* _Entries supplied_:
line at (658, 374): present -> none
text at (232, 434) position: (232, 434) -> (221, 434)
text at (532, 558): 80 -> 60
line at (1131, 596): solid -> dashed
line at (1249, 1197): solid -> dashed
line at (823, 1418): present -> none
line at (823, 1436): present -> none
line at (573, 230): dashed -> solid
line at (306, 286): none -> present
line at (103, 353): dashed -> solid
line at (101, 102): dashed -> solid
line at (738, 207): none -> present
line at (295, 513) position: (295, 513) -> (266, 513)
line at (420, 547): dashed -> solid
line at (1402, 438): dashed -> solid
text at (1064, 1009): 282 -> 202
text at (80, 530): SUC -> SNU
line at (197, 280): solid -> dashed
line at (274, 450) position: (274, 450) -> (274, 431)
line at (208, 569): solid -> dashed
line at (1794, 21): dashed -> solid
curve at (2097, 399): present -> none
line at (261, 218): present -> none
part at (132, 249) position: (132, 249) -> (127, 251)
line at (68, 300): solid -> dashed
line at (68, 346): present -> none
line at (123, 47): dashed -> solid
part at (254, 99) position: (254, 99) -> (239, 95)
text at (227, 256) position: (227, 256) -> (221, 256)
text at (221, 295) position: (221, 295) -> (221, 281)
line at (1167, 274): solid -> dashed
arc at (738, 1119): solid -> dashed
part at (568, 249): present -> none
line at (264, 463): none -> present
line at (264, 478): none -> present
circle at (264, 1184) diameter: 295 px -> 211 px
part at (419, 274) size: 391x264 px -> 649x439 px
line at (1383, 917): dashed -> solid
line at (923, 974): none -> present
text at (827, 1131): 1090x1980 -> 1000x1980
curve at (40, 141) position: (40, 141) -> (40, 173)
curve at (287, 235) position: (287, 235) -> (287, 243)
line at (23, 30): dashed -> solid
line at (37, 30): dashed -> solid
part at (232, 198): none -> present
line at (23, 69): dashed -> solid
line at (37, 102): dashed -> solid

* _Given exercise_: Count how many lines of the material above contain the string "text". Reply with the number only.

* _Correct result_: 7